Adesso era arrabbiato. Il suo compagno avrebbe sofferto così tanto una volta scoperto che il bimbo sarebbe stato fuori di lui. Ma, evidentemente, così doveva andare…
“Eccolo qui” sorrise il medico. “Il suo bambino”.
“E’… è un maschietto?” biascicò il genio.
“Sì. Un forte tartarughino”.
Il genio guardò il piccolo batuffolino verde di 495 grammi con un cappellino azzurro sulla testolina e una copertina bianca addosso. Aveva un guscio minuscolo verde salvia, la pelle di un verde giada, con alcune striature sbiadite sulla testolina e sulle guance, che lo facevano assomigliare a un leoncino. Aveva la coda lunga cinque centimetri, tre dita per mano e due per piede. I suoi quattro piccolissimi pettorali erano di un giallo spento, quasi tendente a un arancione scuro.
Donnie non riusciva quasi a respirare: il bambino si era mosso in un piccolo fremito, aprendo i suoi occhi cristallo chiaro per poi richiuderli nuovamente.
“I… il mio bambino…” gemette, con una lacrima di gioia sulla guancia.
“Sì, signor Hamato. Vuole vedere Michelangelo?”.
Donnie annuì, anche se la sua attenzione era ancora rivolta al suo bimbo dolce.
Uscirono insieme dal reparto maternità, dirigendosi verso la fine del corridoio per entrare in una stanza buia, dove la luminescenza magenta del congegno XRL splendeva nel cielo, molto più intensamente di prima.
“Vi lascio, adesso” sussurrò il dottore.
Donnie ringraziò con un cenno e si avvicinò lentamente a Mikey, che riposava nel lettino molto tranquillamente. Si sedette su uno sgabellino nero che affiancava il lettino e sospirò frustrato. Del gonfiore della pancia non c’era più traccia e al suo posto bianche bende ne ricoprivano la cicatrice.

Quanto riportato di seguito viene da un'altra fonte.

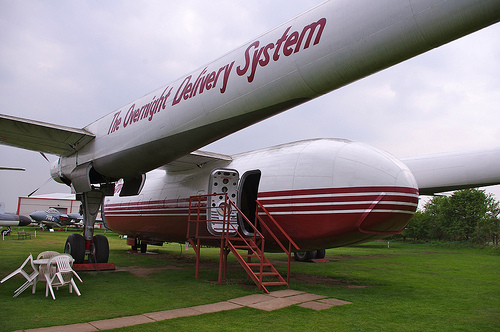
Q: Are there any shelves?
A: No, there are no shelves.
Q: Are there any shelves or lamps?
A: No, there are no shelves or lamps.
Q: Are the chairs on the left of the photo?
A: Yes, the chairs are on the left of the image.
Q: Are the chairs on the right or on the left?
A: The chairs are on the left of the image.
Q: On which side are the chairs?
A: The chairs are on the left of the image.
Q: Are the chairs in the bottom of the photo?
A: Yes, the chairs are in the bottom of the image.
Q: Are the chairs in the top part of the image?
A: No, the chairs are in the bottom of the image.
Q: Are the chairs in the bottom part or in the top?
A: The chairs are in the bottom of the image.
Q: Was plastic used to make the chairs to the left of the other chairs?
A: Yes, the chairs are made of plastic.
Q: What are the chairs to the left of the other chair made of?
A: The chairs are made of plastic.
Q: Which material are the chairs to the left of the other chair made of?
A: The chairs are made of plastic.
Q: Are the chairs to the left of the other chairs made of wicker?
A: No, the chairs are made of plastic.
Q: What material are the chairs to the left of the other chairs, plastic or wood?
A: The chairs are made of plastic.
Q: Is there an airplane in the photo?
A: Yes, there is an airplane.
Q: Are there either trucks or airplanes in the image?
A: Yes, there is an airplane.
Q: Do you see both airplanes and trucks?
A: No, there is an airplane but no trucks.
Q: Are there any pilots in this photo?
A: No, there are no pilots.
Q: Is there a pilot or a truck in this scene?
A: No, there are no pilots or trucks.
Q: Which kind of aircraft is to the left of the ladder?
A: The aircraft is an airplane.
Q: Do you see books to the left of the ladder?
A: No, there is an airplane to the left of the ladder.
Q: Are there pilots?
A: No, there are no pilots.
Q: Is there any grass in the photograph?
A: Yes, there is grass.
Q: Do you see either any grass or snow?
A: Yes, there is grass.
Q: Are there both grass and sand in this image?
A: No, there is grass but no sand.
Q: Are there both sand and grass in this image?
A: No, there is grass but no sand.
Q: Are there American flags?
A: No, there are no American flags.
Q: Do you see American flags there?
A: No, there are no American flags.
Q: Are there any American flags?
A: No, there are no American flags.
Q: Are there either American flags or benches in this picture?
A: No, there are no American flags or benches.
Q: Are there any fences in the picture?
A: No, there are no fences.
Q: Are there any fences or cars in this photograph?
A: No, there are no fences or cars.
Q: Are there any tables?
A: Yes, there is a table.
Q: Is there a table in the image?
A: Yes, there is a table.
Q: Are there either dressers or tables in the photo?
A: Yes, there is a table.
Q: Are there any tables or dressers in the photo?
A: Yes, there is a table.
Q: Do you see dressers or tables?
A: Yes, there is a table.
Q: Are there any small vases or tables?
A: Yes, there is a small table.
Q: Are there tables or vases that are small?
A: Yes, the table is small.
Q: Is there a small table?
A: Yes, there is a small table.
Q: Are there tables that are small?
A: Yes, there is a table that is small.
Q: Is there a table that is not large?
A: Yes, there is a small table.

Il genio deglutiva, strofinandosi le lacrime con il dorso della mano. Accarezzava la pelle rilassata del compagno, diteggiando il cotone intrecciato delle bende bianche e pulite.

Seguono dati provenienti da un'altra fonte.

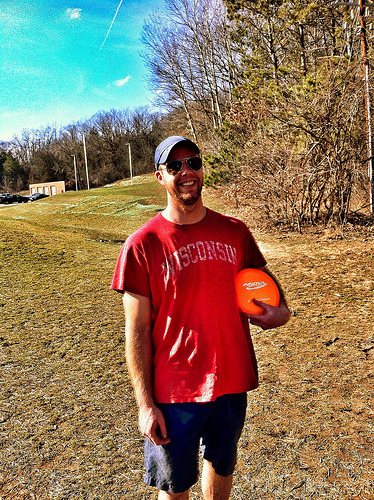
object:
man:
[109, 134, 291, 499]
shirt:
[109, 204, 268, 404]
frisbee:
[234, 267, 281, 316]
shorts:
[142, 390, 249, 495]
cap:
[152, 133, 201, 171]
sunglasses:
[154, 156, 206, 176]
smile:
[176, 178, 199, 191]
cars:
[30, 191, 49, 203]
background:
[0, 0, 374, 230]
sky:
[0, 0, 374, 156]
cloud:
[112, 73, 131, 89]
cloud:
[66, 5, 83, 22]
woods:
[138, 0, 239, 162]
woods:
[0, 105, 167, 190]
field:
[0, 170, 374, 499]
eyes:
[169, 162, 181, 171]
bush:
[270, 56, 374, 223]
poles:
[129, 143, 134, 185]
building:
[28, 179, 66, 199]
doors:
[50, 186, 56, 197]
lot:
[0, 192, 49, 206]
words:
[242, 280, 267, 290]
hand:
[239, 297, 283, 331]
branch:
[285, 474, 308, 494]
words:
[161, 239, 238, 291]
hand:
[136, 402, 172, 447]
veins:
[142, 405, 153, 433]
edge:
[142, 456, 237, 494]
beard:
[171, 176, 203, 206]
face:
[161, 146, 203, 204]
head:
[154, 135, 204, 206]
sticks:
[321, 337, 339, 346]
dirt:
[0, 167, 374, 500]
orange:
[262, 286, 276, 298]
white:
[243, 281, 267, 291]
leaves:
[244, 4, 251, 10]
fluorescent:
[243, 280, 268, 290]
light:
[125, 142, 129, 146]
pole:
[73, 154, 78, 190]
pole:
[82, 132, 90, 190]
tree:
[140, 4, 210, 176]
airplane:
[98, 46, 104, 53]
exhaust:
[101, 0, 124, 49]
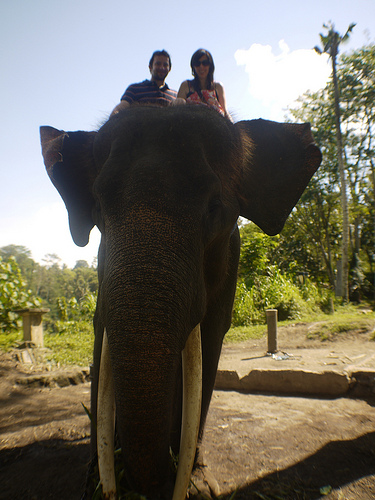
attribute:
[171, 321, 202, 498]
tusk — white, ivory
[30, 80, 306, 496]
elephant — large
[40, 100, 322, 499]
elephant — brown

“Ciao, amore mio…” mormorò con un sorriso triste. “Devo dirti una cosa… è importante. E’ triste ma potrà farti piacere… o forse non del tutto…”.
Com’era difficile parlare in senso unilaterale. Anche se Mikey lo stava probabilmente ascoltando, Donatello non riusciva a trovare le parole giuste perché ogni volta che sentiva di poter costruire una frase coerente, più lacrime fluivano inesorabilmente, rendendogli la voce soffocata o tremante.
“Il bambino è nato. Ei di 495 grammi ed è un maschietto. E’ bellissimo, Mikey… non ti dico…”.
Sorrise un po’ e si leccò le labbra, baciandogli dolcemente la guancia.
“Ma… la cattiva notizia è che non potremo avere altri bambini… il tuo cuore ne ha risentito di quell’attacco e lo sforzo della gravidanza ha inciso. Ti amo, Mikey. Grazie per avermi dato un tesoro così”.
Donatello appoggiò la testa sul bordo del letto e rimase a singhiozzare in silenzio ancora per un po’ di tempo…
 
….
 
Gli Inuwashi Gungin attorniavano l’XRL e lo contemplavano in silenzio, lasciandosi accarezzare dal vento più forte di quel punto. Sfumature magenta rivestivano le loro armature di metallo lucente, facendoli brillare molto più intensamente ma le loro espressioni torve erano riverse sul liquido che spumeggiava nella capsula protettiva romboide.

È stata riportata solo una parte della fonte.